Do note that pull mode is generally recommended. Also you may be able to get QF to work by just adding either frontend_address or downstream_url to the config, but I don’t personally deploy in monolithic mode, so I can’t say for certain.

Thank you, I got the query-frontend to work in a monolitic deployment.
I added the query-fe on to the loadbalancer, and I can certainly see that the query are distributed to all the cluster memebers in the ring, so that worked.

I’m still seeing poor performance, but maybe I am expecting too much considering that there are no indexing (as with ELK) and everything has to be calculated on the fly.
I have seen some crashed when running these queries, guessing they oom (have not had time to look in to the root cause). I doubled the instance size as well, but same issue (16 cores, 32gb ram, split between 4 nodes, EC2 c6g.xlarge).

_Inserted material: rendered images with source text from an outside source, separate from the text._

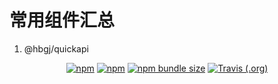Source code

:# 常用组件汇总  

1. @hbgj/quickapi    

<p align="center">
    <a href="https://www.npmjs.com/package/@hbgj/quickapi"><img alt="npm" src="https://img.shields.io/npm/v/@hbgj/quickapi.svg"></a>
    <a href="https://www.npmjs.com/package/@hbgj/quickapi"><img alt="npm" src="https://img.shields.io/npm/dt/@hbgj/quickapi.svg?style=flat-square"></a>
    <a href="https://www.npmjs.com/package/@hbgj/quickapi"><img alt="npm bundle size" src="https://img.shields.io/bundlephobia/minzip/@hbgj/quickapi.svg?style=flat-square"></a>
    <a href="https://travis-ci.org/huoli-front/hbgj-components"><img alt="Travis (.org)" src="https://img.shields.io/travis/huoli-front/hbgj-components.svg?style=flat-square"></a>
</p>  

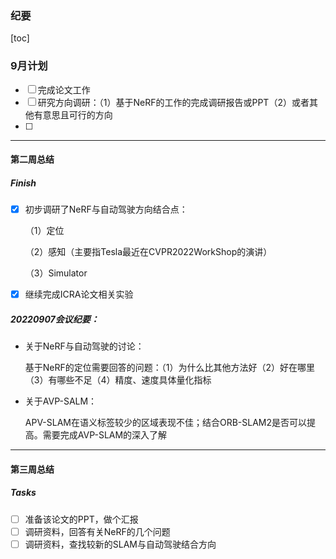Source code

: ### 纪要

[toc]

### 9月计划

- [ ] 完成论文工作
- [ ] 研究方向调研：（1）基于NeRF的工作的完成调研报告或PPT（2）或者其他有意思且可行的方向
- [ ] 

---

#### 第二周总结

##### **Finish**

- [x] 初步调研了NeRF与自动驾驶方向结合点：

  （1）定位

  （2）感知（主要指Tesla最近在CVPR2022WorkShop的演讲）

  （3）Simulator

- [x] 继续完成ICRA论文相关实验

##### 20220907会议纪要：

* 关于NeRF与自动驾驶的讨论：

  基于NeRF的定位需要回答的问题：（1）为什么比其他方法好（2）好在哪里（3）有哪些不足（4）精度、速度具体量化指标

* 关于AVP-SALM：

  APV-SLAM在语义标签较少的区域表现不佳；结合ORB-SLAM2是否可以提高。需要完成AVP-SLAM的深入了解

------

#### 第三周总结

##### Tasks

- [ ] 准备该论文的PPT，做个汇报
- [ ] 调研资料，回答有关NeRF的几个问题
- [ ] 调研资料，查找较新的SLAM与自动驾驶结合方向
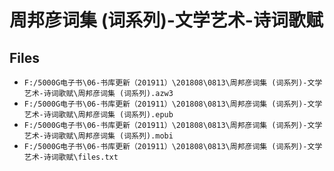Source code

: # 周邦彦词集 (词系列)-文学艺术-诗词歌赋

## Files

- `F:/5000G电子书\06-书库更新（201911）\201808\0813\周邦彦词集 (词系列)-文学艺术-诗词歌赋\周邦彦词集 (词系列).azw3`
- `F:/5000G电子书\06-书库更新（201911）\201808\0813\周邦彦词集 (词系列)-文学艺术-诗词歌赋\周邦彦词集 (词系列).epub`
- `F:/5000G电子书\06-书库更新（201911）\201808\0813\周邦彦词集 (词系列)-文学艺术-诗词歌赋\周邦彦词集 (词系列).mobi`
- `F:/5000G电子书\06-书库更新（201911）\201808\0813\周邦彦词集 (词系列)-文学艺术-诗词歌赋\files.txt`
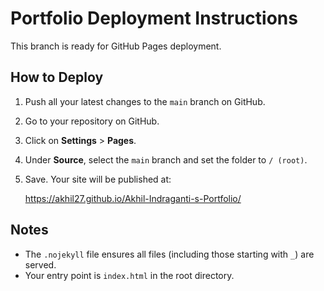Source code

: # Portfolio Deployment Instructions

This branch is ready for GitHub Pages deployment.

## How to Deploy
1. Push all your latest changes to the `main` branch on GitHub.
2. Go to your repository on GitHub.
3. Click on **Settings** > **Pages**.
4. Under **Source**, select the `main` branch and set the folder to `/ (root)`.
5. Save. Your site will be published at:

    https://akhil27.github.io/Akhil-Indraganti-s-Portfolio/

## Notes
- The `.nojekyll` file ensures all files (including those starting with `_`) are served.
- Your entry point is `index.html` in the root directory.
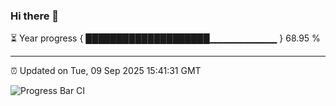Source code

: ### Hi there 👋

⏳ Year progress { ████████████████████▁▁▁▁▁▁▁▁▁▁ } 68.95 %

---

⏰ Updated on Tue, 09 Sep 2025 15:41:31 GMT

![Progress Bar CI](https://github.com/IshwaranRudhara/GIT-ACTION/workflows/Progress%20Bar%20CI/badge.svg)

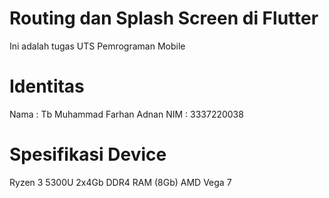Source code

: # Routing dan Splash Screen di Flutter
 Ini adalah tugas UTS Pemrograman Mobile

 # Identitas
 Nama : Tb Muhammad Farhan Adnan
 NIM  : 3337220038
# Spesifikasi Device
Ryzen 3 5300U
2x4Gb DDR4 RAM (8Gb)
AMD Vega 7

I guess the only thing I have not tested is to go back to x86_64 and see if the architecture would make a difference.

Will hold off on using loki until TSDB support is officially announced, and will do some more tests then I think.

Thank you for your help.

No problem. Curious how much performance gain you’ve gotten.

Couple of other things you might try. For config:

  1. Change compress_responses to true.
  2. Change split_queries_by_interval to a smaller number. We do 30m, but 12h is way too much and is not practical unless most of your queries go for bigger time window than that.

On the deployment side:

  1. Upgrade to Loki 2.7.4 (latest release).
  2. Switch to simple scalable mode for deployment.

Below is our performance test on 2 query frontend nodes with 5 reader nodes, each with 4cpu / 8GB memory (we do simple scalable mode). 25 seconds to process 106GB of data (this is about 48 hours for us) is honestly pretty good.

Summary.BytesProcessedPerSecond  4.2 GB
Summary.LinesProcessedPerSecond  22707494
Summary.TotalBytesProcessed 	 106 GB
Summary.TotalLinesProcessed 	 568624865
Summary.ExecTime 		 25.041286429s
Summary.QueueTime 		 0s

This topic was automatically closed 365 days after the last reply. New replies are no longer allowed.